Having spent half my business life in the fashion industry, I may have a somewhat jaundiced view of the culture that surrounds it. I was recently contacted by a woman who is following me on Twitter. She writes about fashion and style and explained via a DM (direct message), “If I post anything remotely un-superficial, I lose a few Twitter fashionistas!”
Fashion and style are marketed with great vigour by designers, celebrities and the media, and are widely spread on covers of glossy magazines. Their focus is on what I describe as “Outer Branding” — that is, image. Unsurprisingly, this is a magnetic draw for those who aspire to improve their appearance, either by acquiring fashionable clothing items, a new hairstyle, makeup, or perhaps even cosmetic surgery. These so-called makeover strategies can provide some people with an improved self image. They can also increase levels of confidence, enhance self esteem, and for many, add another notch to one’s sense of self worth. And while these are attributes I fully subscribe to, like most quick-fixes, longevity is never the focus or the intention.

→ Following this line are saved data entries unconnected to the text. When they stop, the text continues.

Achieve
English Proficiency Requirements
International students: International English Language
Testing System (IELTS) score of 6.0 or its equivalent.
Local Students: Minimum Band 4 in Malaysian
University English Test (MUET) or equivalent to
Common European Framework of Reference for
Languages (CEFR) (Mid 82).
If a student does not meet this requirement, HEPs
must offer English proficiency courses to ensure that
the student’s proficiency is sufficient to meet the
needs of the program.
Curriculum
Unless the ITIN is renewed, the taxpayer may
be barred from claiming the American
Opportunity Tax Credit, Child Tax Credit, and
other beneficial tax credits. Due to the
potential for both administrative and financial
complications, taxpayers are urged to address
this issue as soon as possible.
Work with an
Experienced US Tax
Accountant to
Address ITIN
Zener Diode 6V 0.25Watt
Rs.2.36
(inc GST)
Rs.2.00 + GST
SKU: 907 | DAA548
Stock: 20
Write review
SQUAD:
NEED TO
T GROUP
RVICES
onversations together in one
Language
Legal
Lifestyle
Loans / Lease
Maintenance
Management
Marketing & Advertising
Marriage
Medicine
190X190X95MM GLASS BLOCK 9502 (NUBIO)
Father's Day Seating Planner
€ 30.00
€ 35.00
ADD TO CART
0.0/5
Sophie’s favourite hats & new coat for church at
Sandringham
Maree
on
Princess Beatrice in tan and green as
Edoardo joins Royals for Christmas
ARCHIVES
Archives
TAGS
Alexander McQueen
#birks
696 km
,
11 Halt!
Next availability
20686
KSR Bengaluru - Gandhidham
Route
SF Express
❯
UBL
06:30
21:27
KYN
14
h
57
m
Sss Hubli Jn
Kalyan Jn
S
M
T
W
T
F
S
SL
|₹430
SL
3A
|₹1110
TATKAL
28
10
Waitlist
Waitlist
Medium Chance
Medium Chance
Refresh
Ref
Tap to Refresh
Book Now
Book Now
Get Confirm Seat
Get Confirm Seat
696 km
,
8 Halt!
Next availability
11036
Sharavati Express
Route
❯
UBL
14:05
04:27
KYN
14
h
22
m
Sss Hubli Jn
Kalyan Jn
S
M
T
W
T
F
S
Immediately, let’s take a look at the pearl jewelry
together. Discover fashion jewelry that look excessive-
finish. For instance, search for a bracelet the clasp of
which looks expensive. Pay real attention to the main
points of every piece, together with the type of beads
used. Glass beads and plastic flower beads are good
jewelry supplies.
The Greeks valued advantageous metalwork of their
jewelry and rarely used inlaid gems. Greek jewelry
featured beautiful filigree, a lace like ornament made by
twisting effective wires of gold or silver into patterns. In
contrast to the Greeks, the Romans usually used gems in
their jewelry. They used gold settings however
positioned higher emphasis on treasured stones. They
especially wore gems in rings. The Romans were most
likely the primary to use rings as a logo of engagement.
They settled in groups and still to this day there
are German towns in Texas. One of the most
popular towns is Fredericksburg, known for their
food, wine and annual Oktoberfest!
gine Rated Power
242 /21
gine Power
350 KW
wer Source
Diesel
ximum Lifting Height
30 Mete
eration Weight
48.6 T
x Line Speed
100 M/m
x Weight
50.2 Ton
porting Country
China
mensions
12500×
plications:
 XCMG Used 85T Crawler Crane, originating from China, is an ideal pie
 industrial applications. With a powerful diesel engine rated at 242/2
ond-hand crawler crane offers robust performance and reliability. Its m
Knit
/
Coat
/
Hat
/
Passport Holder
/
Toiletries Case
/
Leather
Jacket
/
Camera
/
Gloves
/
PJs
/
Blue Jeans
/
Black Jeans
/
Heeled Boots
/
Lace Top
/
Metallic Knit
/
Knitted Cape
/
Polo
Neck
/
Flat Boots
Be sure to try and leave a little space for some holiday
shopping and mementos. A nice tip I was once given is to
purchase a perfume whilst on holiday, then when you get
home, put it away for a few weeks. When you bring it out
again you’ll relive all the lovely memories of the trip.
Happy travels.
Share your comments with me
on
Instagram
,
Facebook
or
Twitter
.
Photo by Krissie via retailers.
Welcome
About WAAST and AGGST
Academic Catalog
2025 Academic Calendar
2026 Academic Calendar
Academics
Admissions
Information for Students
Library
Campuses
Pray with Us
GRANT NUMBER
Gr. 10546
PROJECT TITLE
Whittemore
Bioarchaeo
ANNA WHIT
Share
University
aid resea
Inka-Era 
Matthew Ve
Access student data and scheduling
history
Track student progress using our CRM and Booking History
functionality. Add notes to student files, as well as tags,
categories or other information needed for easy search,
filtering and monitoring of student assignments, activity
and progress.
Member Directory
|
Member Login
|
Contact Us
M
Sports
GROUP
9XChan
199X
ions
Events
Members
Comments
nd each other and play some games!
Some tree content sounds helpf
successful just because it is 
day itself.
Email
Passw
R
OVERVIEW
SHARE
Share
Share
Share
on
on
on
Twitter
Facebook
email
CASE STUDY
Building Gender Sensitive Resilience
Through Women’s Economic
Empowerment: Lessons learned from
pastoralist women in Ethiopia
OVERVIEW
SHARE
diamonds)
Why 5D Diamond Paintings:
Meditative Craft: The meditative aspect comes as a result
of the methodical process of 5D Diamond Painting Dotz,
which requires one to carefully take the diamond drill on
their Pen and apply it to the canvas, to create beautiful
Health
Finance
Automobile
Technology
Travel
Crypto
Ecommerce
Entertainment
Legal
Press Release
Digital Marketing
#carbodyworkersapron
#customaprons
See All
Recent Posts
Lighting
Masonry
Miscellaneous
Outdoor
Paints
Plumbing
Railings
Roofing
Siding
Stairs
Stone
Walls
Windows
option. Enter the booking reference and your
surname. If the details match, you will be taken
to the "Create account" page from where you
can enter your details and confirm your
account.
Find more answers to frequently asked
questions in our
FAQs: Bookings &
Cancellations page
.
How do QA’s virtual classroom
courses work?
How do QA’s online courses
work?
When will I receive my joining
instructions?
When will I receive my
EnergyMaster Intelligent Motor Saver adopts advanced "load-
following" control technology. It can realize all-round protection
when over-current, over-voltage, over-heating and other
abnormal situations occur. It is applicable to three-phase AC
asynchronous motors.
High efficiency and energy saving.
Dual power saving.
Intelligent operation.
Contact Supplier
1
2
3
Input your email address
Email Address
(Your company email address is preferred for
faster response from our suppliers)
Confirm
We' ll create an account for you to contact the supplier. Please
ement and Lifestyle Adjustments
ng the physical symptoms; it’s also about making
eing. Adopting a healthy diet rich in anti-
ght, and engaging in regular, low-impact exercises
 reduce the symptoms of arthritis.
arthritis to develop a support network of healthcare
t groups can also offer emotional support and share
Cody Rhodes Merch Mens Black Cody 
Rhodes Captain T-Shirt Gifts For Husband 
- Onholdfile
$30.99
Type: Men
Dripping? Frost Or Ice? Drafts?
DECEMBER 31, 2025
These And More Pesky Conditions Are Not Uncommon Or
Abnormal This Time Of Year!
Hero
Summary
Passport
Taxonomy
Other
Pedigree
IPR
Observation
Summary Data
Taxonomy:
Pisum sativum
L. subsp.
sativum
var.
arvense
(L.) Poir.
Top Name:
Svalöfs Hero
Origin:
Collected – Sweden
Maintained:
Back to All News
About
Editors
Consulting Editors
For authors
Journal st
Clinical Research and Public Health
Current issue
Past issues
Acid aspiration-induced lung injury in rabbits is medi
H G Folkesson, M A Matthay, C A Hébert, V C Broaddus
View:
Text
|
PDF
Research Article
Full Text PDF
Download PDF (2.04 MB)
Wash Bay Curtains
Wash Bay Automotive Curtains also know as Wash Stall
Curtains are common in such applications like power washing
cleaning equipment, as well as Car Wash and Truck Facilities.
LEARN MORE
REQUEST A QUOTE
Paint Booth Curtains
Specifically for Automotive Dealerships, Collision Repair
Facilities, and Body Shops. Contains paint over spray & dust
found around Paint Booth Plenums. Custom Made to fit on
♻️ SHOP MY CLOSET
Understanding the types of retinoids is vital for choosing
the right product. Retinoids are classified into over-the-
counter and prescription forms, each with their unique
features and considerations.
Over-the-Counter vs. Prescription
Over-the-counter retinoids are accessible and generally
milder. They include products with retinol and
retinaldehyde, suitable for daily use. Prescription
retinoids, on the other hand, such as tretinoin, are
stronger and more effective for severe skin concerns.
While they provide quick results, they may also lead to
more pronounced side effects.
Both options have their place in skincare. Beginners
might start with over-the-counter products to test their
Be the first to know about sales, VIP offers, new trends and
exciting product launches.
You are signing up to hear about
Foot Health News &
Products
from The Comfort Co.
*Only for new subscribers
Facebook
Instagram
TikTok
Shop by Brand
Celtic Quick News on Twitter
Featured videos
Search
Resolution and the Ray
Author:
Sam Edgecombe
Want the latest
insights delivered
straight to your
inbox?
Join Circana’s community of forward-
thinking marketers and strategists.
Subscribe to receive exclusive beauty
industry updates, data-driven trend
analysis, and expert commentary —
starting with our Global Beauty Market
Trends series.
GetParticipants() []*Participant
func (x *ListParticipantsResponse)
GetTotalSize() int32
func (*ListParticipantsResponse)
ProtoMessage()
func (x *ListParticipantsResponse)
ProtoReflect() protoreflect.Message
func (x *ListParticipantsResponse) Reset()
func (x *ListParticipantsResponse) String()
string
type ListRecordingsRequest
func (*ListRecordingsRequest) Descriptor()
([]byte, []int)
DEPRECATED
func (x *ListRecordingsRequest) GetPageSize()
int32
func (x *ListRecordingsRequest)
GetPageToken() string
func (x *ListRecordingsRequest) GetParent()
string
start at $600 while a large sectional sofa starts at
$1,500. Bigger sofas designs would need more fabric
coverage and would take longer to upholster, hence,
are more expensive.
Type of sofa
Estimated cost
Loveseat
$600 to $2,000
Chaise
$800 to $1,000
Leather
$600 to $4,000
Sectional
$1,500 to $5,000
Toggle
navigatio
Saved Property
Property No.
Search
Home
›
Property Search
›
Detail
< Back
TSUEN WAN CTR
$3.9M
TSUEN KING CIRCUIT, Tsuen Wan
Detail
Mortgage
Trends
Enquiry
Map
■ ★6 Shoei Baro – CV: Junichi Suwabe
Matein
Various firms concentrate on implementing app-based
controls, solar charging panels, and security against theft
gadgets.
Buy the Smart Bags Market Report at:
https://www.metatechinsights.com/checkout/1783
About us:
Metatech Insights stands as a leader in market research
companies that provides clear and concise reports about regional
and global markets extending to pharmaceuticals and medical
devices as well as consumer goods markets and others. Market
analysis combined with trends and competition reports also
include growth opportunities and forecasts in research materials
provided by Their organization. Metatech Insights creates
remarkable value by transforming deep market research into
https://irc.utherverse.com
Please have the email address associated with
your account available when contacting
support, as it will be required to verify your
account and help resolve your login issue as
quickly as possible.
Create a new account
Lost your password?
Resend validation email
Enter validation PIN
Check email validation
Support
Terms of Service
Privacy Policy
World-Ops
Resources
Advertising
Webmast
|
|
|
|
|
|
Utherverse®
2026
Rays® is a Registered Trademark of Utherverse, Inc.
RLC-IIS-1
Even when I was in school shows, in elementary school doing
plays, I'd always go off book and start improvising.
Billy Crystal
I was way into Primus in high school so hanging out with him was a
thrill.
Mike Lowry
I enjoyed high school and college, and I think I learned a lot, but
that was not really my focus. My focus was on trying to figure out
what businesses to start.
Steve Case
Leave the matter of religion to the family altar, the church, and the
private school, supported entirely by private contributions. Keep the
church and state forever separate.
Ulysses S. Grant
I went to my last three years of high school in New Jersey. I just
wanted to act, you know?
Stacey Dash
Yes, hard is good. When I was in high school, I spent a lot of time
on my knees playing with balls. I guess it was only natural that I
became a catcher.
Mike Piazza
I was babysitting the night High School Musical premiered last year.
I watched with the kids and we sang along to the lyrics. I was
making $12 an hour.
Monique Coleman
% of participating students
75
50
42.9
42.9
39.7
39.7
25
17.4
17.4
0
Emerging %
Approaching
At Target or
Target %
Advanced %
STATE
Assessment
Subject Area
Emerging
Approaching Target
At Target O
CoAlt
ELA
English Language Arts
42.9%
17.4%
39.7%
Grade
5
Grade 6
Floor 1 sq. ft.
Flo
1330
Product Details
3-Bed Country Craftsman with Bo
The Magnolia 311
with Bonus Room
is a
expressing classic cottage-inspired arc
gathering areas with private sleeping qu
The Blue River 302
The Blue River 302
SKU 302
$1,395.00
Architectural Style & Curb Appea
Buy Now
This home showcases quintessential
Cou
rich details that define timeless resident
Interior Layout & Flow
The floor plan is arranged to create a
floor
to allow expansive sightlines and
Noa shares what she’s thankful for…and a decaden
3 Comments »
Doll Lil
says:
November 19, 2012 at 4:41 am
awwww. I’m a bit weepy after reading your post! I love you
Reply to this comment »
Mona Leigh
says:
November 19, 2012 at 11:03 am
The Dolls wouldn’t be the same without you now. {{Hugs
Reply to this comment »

These often pricey image enhancements only represent half of what constitutes a whole Personal Brand. For an individual to have a Personal Brand that’s complete, there needs to be equal parts of Inner and Outer Branding. When our Outer Brand diminishes, which is inevitable, having a well developed Inner Brand will augment that which has faded through the ravages of time. Inner Branding came to me when I realised that many of the people I met, and whom I found truly compelling, had a kind of quality about them that transcended appearance, clothes or physical attributes. I remember thinking, “I’d like some of that.” Each of these individuals had very similar characteristics, all of which, when cobbled together, constituted a well developed Inner Brand.
Because I spent a great deal of my working life designing and buying beautiful clothes, working in elegant fashion environs, dashing around Europe and North America and only staying the hippest of hotels, clearly, I was spoiled.